The Italian dictator Benito Mussolini, having joined forces with Adolf Hitler, led the country to war alongside Germany in 1940. Jewish people living in Italy were then sent to camps including Campagna and Ferramonti di Tarsia.
Italians refused to cooperate with the Nazis in sending Jews to German concentration camps, but this changed when, in 1943, Italy joined the Allies.
Thousands of Italian Jews then perished after the Germans invaded and sent them to Nazi death camps that year. Among them was Pacifici’s grandfather, also named Riccardo, and his grandmother, Wanda.
Pacifici also almost lost his father in a bomb attack on Rome’s main synagogue in 1982, in which a two-year-old boy was killed. The revival of Jewish hostility was sparked by the Israeli war that summer.
Since those dark times, Pacifici has noticed “deep changes” in the treatment of Jews in Italy, and for the better.

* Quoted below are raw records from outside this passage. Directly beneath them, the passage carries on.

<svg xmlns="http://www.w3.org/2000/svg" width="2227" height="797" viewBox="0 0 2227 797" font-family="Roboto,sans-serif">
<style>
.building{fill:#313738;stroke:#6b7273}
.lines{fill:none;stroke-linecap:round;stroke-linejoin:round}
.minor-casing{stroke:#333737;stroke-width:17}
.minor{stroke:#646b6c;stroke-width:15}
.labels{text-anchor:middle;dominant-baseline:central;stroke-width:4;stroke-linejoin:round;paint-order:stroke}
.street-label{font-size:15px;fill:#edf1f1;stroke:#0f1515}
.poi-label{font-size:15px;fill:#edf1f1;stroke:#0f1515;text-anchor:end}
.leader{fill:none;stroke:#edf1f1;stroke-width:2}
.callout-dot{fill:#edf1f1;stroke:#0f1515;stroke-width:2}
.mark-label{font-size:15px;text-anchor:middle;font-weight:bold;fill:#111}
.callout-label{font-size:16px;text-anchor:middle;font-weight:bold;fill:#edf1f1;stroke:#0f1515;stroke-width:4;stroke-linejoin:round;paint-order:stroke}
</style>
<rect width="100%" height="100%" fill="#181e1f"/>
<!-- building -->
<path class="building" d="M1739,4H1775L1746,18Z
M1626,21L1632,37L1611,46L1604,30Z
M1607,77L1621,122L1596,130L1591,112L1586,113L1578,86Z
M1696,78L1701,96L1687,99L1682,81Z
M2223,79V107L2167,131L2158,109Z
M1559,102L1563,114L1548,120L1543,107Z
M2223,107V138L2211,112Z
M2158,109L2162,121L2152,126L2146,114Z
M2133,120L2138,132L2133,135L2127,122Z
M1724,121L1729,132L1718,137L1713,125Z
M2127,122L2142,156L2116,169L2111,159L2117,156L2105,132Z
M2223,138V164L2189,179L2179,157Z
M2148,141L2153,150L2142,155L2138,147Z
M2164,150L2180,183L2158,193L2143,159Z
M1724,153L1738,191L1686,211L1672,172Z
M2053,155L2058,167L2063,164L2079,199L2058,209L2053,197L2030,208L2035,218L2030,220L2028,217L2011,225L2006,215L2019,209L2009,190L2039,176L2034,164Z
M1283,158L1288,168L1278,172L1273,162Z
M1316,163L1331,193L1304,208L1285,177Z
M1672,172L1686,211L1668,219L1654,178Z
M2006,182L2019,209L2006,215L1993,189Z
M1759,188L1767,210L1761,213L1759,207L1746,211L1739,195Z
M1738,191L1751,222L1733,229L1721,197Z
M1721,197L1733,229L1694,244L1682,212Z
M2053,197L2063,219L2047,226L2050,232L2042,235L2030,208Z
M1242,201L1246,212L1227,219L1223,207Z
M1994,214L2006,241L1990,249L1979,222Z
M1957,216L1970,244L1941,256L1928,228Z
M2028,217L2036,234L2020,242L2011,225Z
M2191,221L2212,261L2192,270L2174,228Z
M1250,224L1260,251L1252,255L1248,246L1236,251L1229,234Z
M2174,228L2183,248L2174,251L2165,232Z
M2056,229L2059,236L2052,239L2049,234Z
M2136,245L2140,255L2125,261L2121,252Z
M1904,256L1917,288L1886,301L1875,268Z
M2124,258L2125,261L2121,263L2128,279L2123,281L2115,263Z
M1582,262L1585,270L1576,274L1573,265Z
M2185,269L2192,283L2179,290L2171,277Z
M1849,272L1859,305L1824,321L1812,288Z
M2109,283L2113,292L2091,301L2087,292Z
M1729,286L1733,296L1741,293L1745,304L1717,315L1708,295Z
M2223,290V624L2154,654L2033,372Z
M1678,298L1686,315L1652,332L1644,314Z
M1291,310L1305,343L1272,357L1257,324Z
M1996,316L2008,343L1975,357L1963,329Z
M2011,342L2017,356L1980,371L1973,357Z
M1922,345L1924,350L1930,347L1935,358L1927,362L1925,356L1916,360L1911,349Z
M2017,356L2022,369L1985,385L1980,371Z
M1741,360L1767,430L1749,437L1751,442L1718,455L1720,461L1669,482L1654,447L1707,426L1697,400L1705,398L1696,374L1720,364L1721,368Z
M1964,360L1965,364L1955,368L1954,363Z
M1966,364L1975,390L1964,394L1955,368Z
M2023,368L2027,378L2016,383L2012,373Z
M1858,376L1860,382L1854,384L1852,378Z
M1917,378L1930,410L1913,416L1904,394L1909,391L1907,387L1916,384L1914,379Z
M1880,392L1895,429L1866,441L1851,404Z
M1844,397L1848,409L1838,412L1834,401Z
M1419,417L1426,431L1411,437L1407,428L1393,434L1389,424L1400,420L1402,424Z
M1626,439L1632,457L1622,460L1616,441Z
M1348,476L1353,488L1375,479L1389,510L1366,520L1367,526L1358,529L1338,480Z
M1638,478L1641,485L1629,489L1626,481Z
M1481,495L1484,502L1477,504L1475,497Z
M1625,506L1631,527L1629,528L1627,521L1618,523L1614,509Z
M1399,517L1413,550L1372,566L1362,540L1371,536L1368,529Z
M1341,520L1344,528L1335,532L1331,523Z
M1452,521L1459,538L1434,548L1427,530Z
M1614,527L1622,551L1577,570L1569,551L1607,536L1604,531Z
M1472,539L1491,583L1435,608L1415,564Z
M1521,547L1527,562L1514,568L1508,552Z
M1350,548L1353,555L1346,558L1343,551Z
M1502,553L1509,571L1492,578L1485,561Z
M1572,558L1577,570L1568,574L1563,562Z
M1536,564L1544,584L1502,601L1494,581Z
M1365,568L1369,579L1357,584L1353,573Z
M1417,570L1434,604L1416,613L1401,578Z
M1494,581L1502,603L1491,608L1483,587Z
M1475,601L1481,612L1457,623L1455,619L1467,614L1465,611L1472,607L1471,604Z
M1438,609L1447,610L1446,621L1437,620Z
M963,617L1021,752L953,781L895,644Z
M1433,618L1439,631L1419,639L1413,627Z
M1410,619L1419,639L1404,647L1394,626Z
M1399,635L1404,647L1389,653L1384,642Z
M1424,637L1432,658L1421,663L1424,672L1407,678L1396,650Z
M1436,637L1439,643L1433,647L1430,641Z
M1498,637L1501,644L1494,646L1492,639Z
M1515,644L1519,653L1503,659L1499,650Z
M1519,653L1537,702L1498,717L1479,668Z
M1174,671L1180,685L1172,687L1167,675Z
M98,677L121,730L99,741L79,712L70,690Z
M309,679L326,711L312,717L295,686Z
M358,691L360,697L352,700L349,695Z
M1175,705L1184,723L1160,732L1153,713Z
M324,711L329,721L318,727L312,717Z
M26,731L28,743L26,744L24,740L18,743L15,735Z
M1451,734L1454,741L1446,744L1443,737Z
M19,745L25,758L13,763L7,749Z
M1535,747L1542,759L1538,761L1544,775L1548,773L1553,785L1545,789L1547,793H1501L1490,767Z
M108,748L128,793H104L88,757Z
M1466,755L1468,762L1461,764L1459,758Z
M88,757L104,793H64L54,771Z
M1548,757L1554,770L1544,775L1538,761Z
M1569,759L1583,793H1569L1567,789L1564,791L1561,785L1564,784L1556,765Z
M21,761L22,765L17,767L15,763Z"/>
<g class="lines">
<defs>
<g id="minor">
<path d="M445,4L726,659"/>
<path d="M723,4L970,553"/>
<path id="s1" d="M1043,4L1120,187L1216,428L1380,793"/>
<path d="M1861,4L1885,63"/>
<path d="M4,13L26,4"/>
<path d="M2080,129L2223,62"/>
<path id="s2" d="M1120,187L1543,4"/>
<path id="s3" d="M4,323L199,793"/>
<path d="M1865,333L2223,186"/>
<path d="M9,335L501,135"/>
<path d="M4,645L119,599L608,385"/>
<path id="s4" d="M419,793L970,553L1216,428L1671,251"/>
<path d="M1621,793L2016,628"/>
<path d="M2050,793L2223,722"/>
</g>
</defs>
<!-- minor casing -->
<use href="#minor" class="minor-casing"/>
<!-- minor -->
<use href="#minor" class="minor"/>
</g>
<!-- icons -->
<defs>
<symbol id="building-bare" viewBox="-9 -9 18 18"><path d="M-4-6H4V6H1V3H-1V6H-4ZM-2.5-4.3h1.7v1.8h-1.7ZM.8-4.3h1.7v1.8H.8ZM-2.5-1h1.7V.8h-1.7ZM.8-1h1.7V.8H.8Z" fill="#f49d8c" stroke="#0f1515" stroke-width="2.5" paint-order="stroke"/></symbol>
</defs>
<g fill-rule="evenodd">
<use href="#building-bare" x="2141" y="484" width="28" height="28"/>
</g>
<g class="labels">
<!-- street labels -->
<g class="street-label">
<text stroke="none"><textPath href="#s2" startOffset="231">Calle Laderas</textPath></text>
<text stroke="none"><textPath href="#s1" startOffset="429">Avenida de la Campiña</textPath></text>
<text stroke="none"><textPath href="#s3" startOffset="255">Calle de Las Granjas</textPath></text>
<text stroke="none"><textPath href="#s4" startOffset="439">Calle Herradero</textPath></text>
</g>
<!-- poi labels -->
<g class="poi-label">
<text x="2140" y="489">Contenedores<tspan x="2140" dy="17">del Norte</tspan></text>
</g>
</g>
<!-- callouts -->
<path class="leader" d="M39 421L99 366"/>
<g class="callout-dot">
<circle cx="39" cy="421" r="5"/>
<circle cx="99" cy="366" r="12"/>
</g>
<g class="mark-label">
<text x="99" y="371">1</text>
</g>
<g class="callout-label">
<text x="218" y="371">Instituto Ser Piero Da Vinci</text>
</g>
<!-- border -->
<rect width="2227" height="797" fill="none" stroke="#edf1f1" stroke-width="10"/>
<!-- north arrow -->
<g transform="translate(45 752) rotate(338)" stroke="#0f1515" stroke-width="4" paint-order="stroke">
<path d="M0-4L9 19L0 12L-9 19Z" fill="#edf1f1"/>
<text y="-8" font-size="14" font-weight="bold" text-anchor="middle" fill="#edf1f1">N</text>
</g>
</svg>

“Even from before I was involved in the movements, I’ve noticed lots of changes – it’s also evident in daily gestures,” he says.
The small size of Italy’s Jewish population, and with the majority living in Milan and Rome, means it’s relatively shielded compared to France’s community of 600,000, Pacifici adds.
“It might sound like a joke...but the possibility of meeting a Jew in Italy is much less, so this reduces the chance of attack.”
The popularity of Pope Francis has also made life for Jews easier, he adds.
“The influence of the Pope’s words carries a very heavy weight…people hear about ‘respecting others’ from him, through the media, and from their own priests; these words tend to resonate. France is also Catholic but there, the Pope doesn’t have as much influence, or as much media coverage, as in Italy.”
In addition, the condemnation of the attacks against Jews from the Italian authorities and the public outcry, as well as punishments of the perpetrators, has brought comfort to the community.
Last April, four members of the anti-Semitic group Stormfront were convicted for posting lists of Jews and Jewish-run businesses on a neo-Nazi website, while authorities have also shut down sites responsible for anti-Jewish material.
Meanwhile, seven extremists from the Militia Movement, who are accused of condoning fascism and smearing the walls of Rome with anti-Jewish graffiti, are currently on trial.
Italy’s education ministry is also making efforts to combat prejudice by funding training courses for teachers and launching an anti-Semitism course at Rome’s La Sapienza University.
“It’s evident that this path of respect has grown alongside public opinion, and the messages that come from the Vatican,” Pacifici says.
While Jewish people have left Italy in recent years, Pacifici insists that this is down to the country’s stifling economic situation rather than fear.
He said that among those who leave, most go to Israel, where the economy is thriving off the back of a technology boom.
“The economic situation has especially hit the middle class, and the situation for a Jew not being able to find work is much worse than for everyone else,” he explains.
“For example, if they’re forced to live on the outskirts of Rome, they will not find the things they need to lead a Jewish lifestyle, for example a synagogue, a Jewish school or a place to buy kosher food.
“For Jews, the Jewish way of life is very important. They would prefer a life of poverty than to lose this.”
Referring again to his description of Italy being an "island of happiness", Pacifici warns that this does not mean Jews no longer need to be vigilant.
"If you go online, especially, you see many things," he says.
"But there's a big difference today: nobody can make anti-Semitic statements, it's against the law. There is only a minority of people in Italy who hate."
"I am absolutely not worried about the Jewish community," he adds. "The group that should be worried are the Nazis."